Reuters, January 6, 2008
By Sinead Carew
LAS VEGAS (Reuters) Motorola Inc unveiled a cell phone made of recycled water bottles on Tuesday, hoping to cash in on the trend for environmentally friendly products.
The company, which dropped to No. 4 in the global handset market in the most recently reported quarter due to a weak product line-up, said the W233 Renew eco-friendly phone would be sold by Deutsche Telekom's T-Mobile USA in the current quarter.
It did not disclose pricing for the phone, which will be showcased at this week's Consumer Electronics Show (CES) in Las Vegas.
Motorola said it was the world's first carbon neutral phone. As well as using recycled materials for the plastic casing, the company also pledged to offset the carbon dioxide used in manufacturing, distribution and operation of the phone through investments in renewable energy sources and reforestation.
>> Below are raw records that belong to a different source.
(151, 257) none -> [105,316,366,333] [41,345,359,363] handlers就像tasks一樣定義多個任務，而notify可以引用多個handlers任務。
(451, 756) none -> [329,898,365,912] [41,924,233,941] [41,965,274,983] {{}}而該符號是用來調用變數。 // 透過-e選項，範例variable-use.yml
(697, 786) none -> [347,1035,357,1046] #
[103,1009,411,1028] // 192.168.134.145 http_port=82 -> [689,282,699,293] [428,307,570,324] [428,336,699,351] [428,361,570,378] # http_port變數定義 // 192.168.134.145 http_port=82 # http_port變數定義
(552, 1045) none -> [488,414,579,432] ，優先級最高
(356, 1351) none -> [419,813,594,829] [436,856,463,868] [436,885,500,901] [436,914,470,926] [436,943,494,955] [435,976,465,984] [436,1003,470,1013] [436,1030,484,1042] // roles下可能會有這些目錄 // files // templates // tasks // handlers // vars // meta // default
Motorola, which has lost market share by being slow to follow trends such as touchscreens and high-speed data links, also plans to showcase three different items at CES: a relatively large touchscreen tablet phone, a rugged phone, and a rechargeable cable TV remote control with a find feature.
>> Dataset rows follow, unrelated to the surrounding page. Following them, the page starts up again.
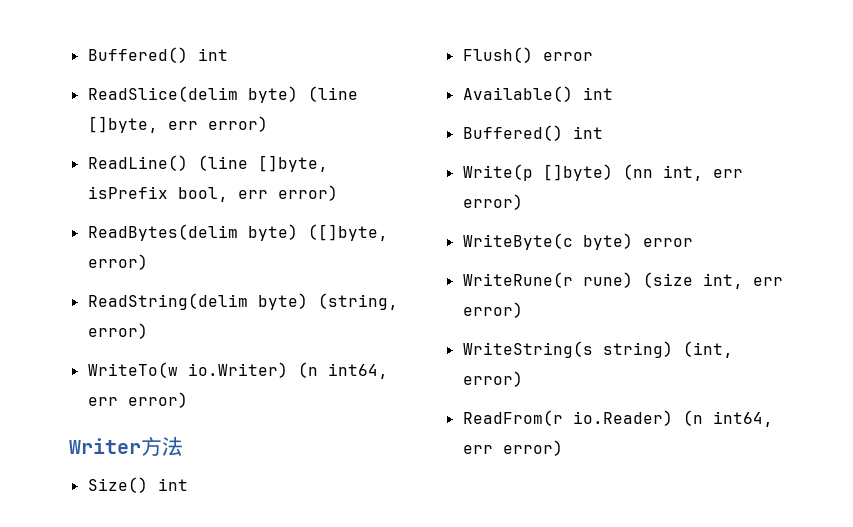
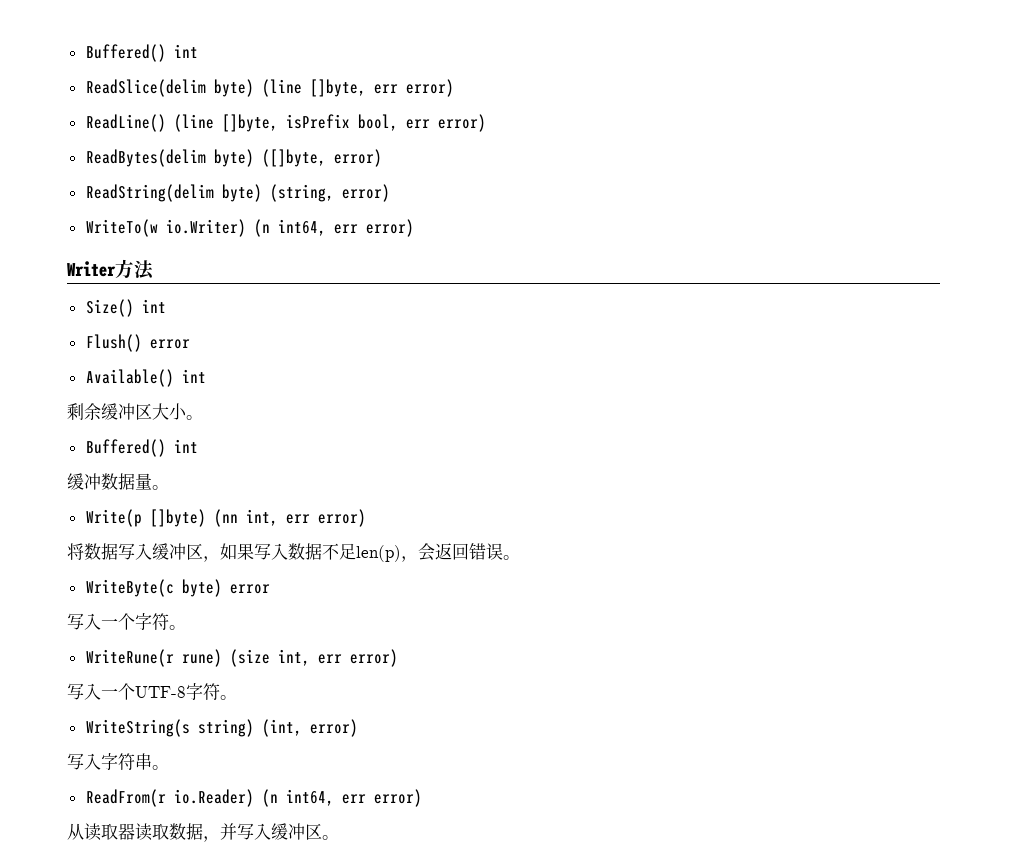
[462,125,603,141] // Buffered() int -> [67,403,203,420] [85,439,198,457] [67,473,169,490] // 剩余缓冲区大小。 // Buffered() int // 缓冲数据量。
(523, 202) none -> [67,543,520,562] // 将数据写入缓冲区，如果写入数据不足len(p)，会返回错误。
(693, 242) none -> [67,613,186,630] // 写入一个字符。
(523, 310) none -> [67,683,237,700] // 写入一个UTF-8字符。
(523, 379) none -> [67,753,169,770] // 写入字符串。
(563, 448) none -> [67,823,339,842] // 从读取器读取数据，并写入缓冲区。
The Motosurf A3100 touch-control tablet supports short-range, Wi-Fi networks and high-speed cellular connections and can be operated using a stylus, a trackball or touching the screen with fingers.
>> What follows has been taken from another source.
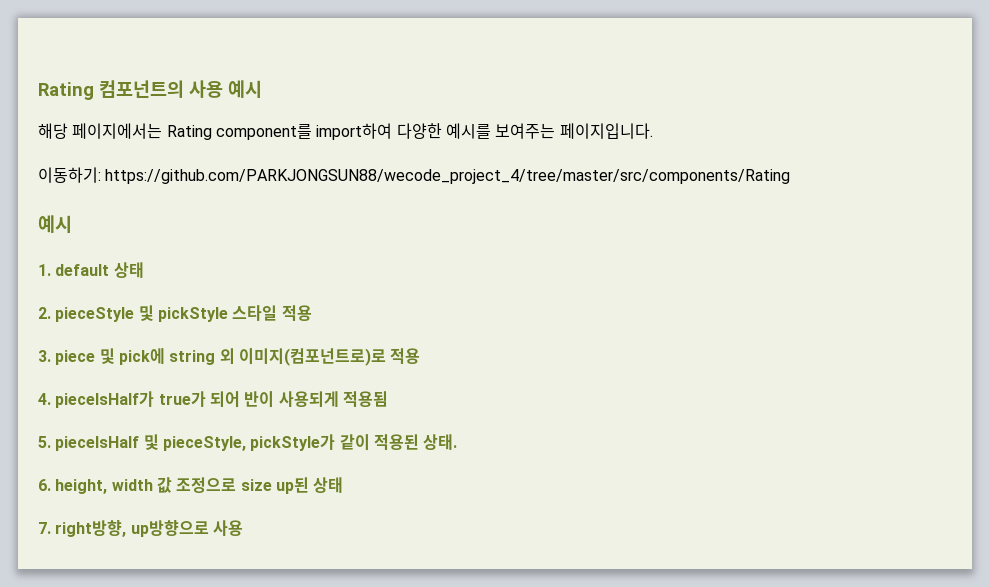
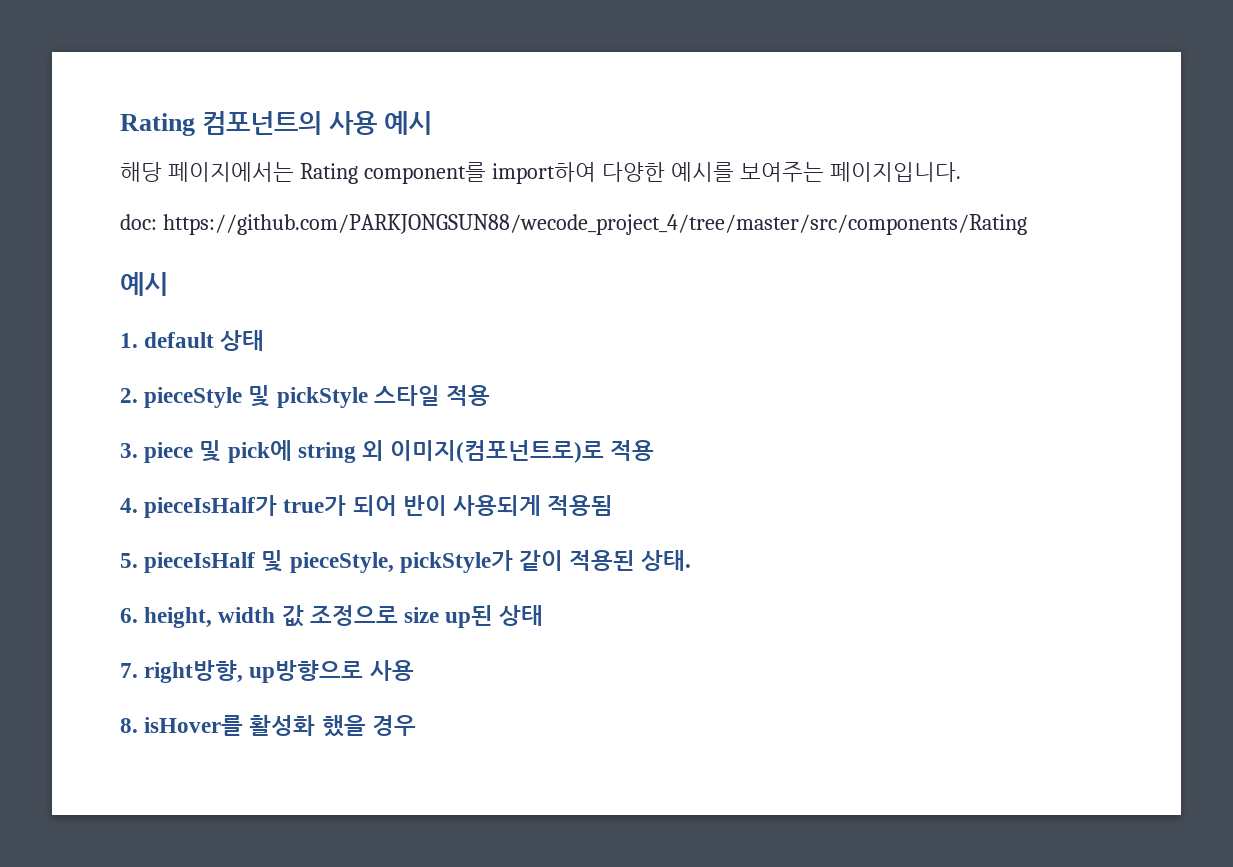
[38,167,101,183] 이동하기: -> [120,214,157,230] doc:
(243, 528) none -> [120,715,416,737] // 8. isHover를 활성화 했을 경우

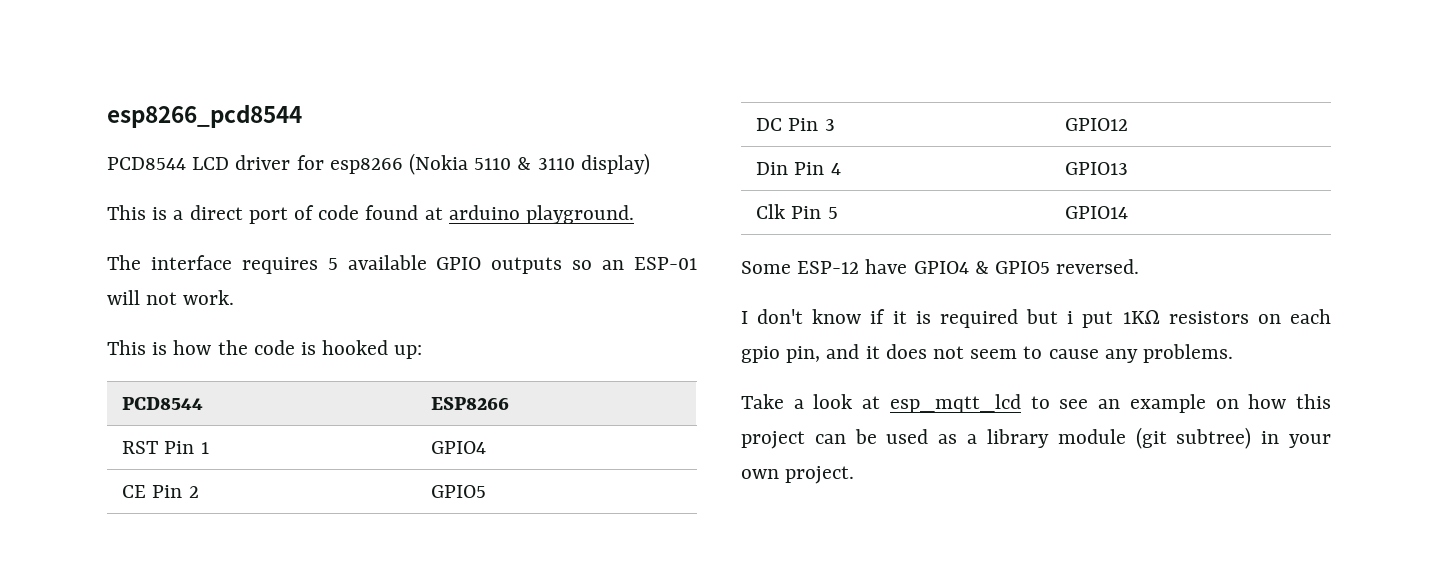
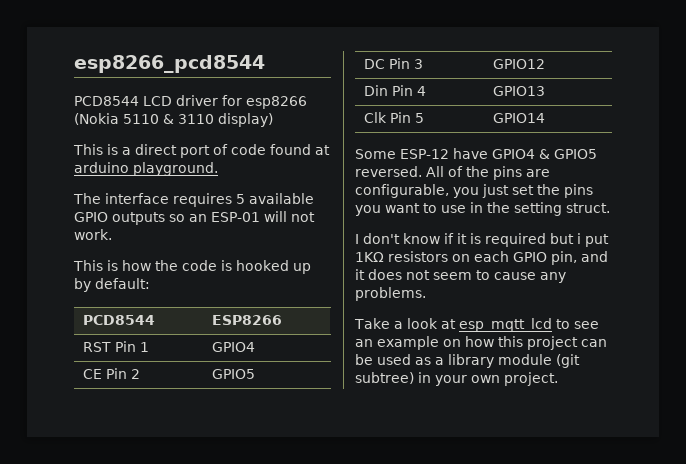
[394,345,423,359] up: -> [293,263,311,274] [74,278,150,292] up by default:
(1140, 266) none -> [426,166,550,180] [355,184,593,198] [355,202,610,216] All of the pins are configurable, you just set the pins you want to use in the setting struct.
[741,346,780,363] gpio -> [513,252,547,262] GPIO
The device allows for video conferencing and updating of social network sites, and is to be available in Asia and Latin America during the first quarter, Motorola said. It did not say which carriers had agreed to sell the tablet.
Motorola said its rugged Tundra VA76r phone, which includes a walkie-talkie style feature, would go on sale on January 13 at AT&T Inc, the biggest U.S. mobile provider.
The company's home electronics division will also introduce a rechargeable television set-top-box remote control. The remote is wirelessly linked to a base station, on which a user can press a switch to trigger an audio-tone and a flashing light that would help locate the device if it goes missing.